## TASK REQUIREMENTS
Only these lines of the data below are wanted: the one with "4: (78, 13)", the one with "15: (179, 94)", and any lines between them, each repeated exactly.

## SOURCE DATA

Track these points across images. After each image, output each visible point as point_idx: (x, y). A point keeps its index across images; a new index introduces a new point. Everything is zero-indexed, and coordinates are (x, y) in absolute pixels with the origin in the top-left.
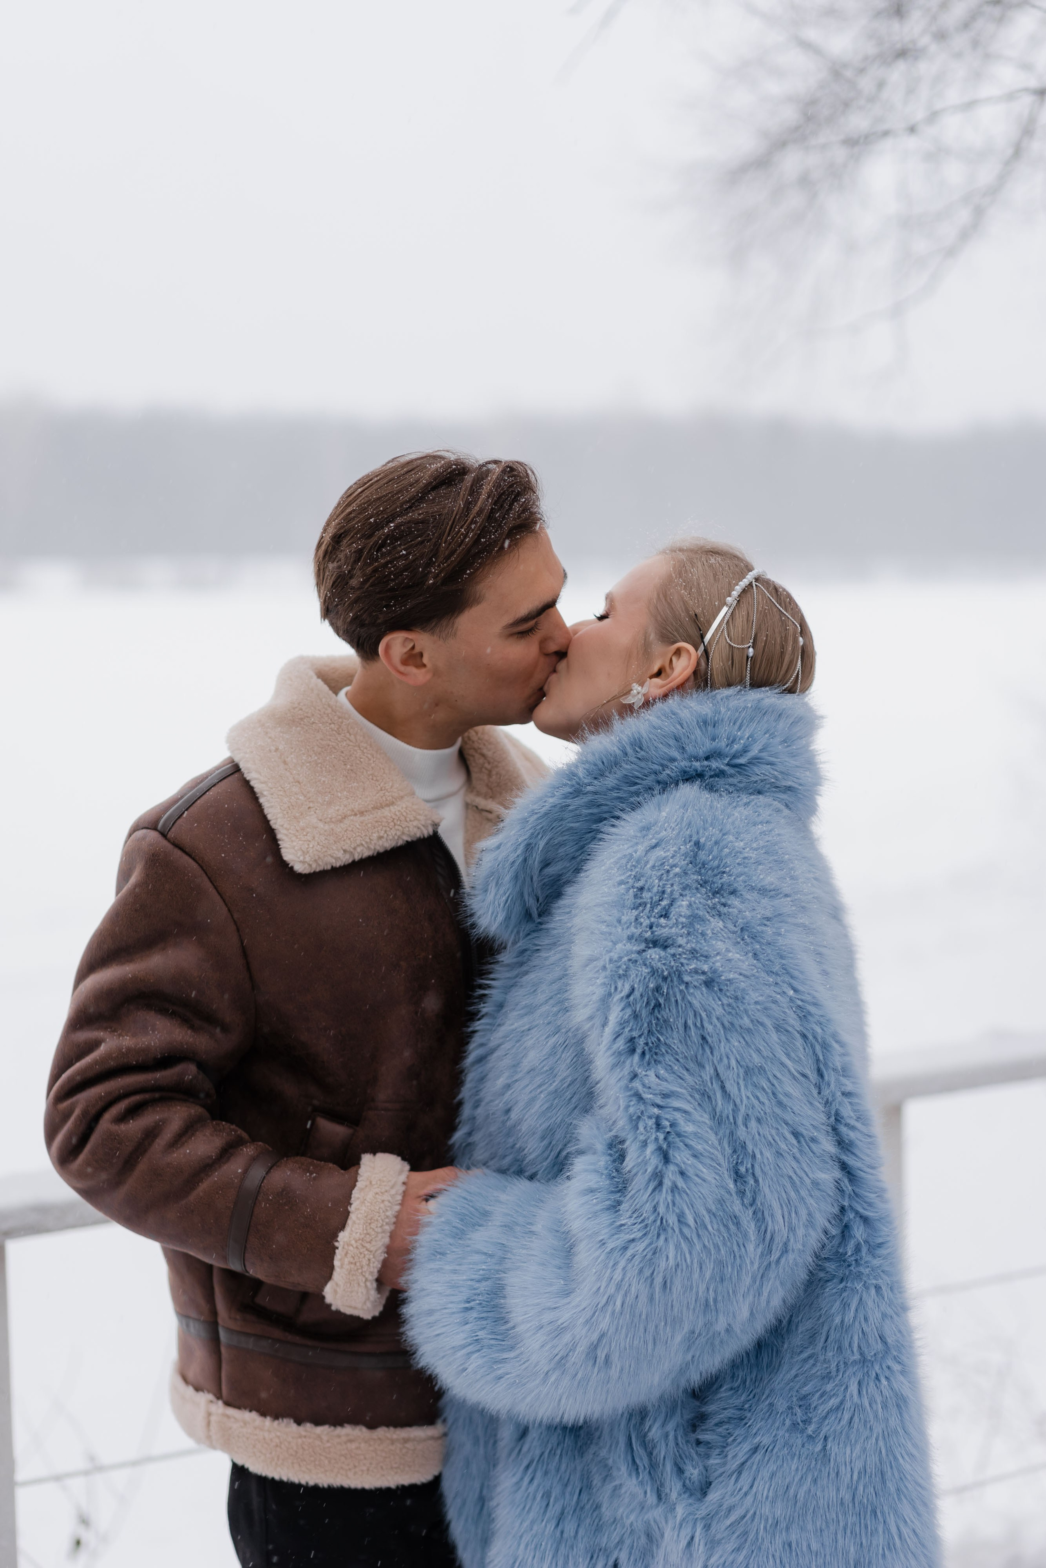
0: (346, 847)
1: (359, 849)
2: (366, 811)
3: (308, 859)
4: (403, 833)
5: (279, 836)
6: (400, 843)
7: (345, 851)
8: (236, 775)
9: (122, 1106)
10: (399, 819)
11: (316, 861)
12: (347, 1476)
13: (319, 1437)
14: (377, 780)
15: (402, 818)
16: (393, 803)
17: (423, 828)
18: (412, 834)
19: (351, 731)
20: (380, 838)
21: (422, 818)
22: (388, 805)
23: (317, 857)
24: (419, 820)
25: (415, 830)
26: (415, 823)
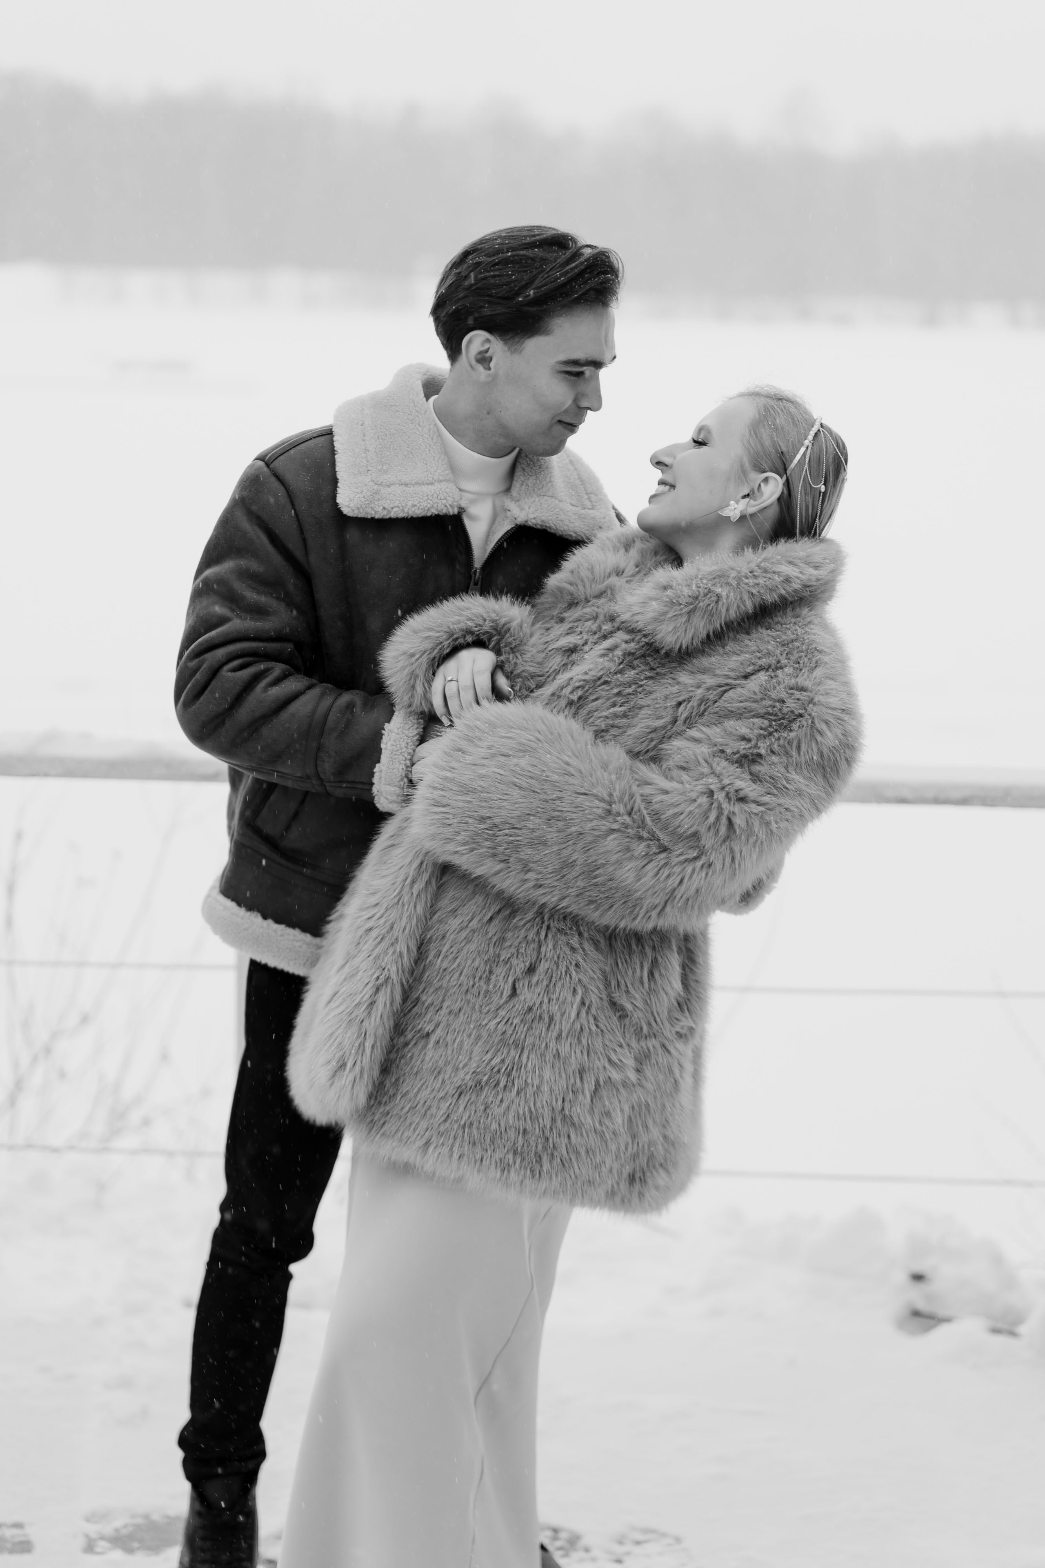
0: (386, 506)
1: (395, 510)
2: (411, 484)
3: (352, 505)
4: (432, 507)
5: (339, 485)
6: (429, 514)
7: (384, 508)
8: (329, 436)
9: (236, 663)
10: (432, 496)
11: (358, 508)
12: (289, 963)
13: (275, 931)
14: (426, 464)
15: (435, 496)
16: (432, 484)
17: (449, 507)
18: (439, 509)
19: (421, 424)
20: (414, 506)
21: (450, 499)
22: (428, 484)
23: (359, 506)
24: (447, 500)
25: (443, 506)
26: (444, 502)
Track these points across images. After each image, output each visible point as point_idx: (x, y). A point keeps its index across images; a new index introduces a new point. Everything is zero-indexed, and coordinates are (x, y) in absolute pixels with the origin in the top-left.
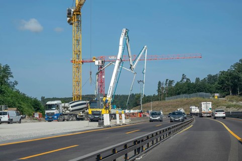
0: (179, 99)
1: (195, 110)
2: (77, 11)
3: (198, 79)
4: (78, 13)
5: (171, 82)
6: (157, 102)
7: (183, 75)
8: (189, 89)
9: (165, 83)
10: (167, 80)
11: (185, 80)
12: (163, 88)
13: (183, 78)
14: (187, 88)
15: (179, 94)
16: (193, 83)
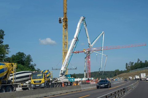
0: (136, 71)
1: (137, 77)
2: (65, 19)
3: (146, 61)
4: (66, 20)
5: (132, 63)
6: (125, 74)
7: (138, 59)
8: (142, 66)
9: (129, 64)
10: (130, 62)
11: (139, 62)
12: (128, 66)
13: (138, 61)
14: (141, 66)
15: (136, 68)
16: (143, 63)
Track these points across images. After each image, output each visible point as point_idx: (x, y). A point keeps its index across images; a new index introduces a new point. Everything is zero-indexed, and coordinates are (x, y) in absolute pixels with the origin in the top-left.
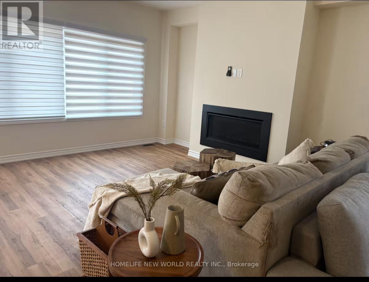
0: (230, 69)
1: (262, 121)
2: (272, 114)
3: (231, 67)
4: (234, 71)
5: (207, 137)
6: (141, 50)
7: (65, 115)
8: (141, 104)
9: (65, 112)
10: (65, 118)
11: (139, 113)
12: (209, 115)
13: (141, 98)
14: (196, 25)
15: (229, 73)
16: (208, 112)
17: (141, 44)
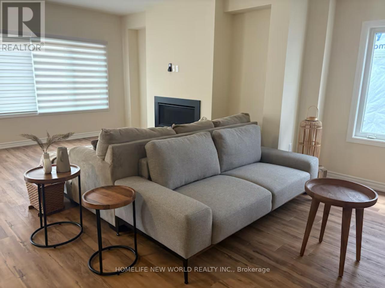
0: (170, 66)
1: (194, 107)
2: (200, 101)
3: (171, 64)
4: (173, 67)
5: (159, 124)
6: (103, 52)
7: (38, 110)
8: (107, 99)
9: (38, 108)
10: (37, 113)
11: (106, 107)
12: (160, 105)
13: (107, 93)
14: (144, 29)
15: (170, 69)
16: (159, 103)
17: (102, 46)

## OUTPUT FOR THIS EXERCISE
4: (78, 13)
5: (171, 82)
6: (157, 102)
7: (183, 75)
8: (189, 89)
9: (165, 83)
10: (167, 80)
11: (185, 80)
12: (163, 88)
13: (183, 78)
14: (187, 88)
15: (179, 94)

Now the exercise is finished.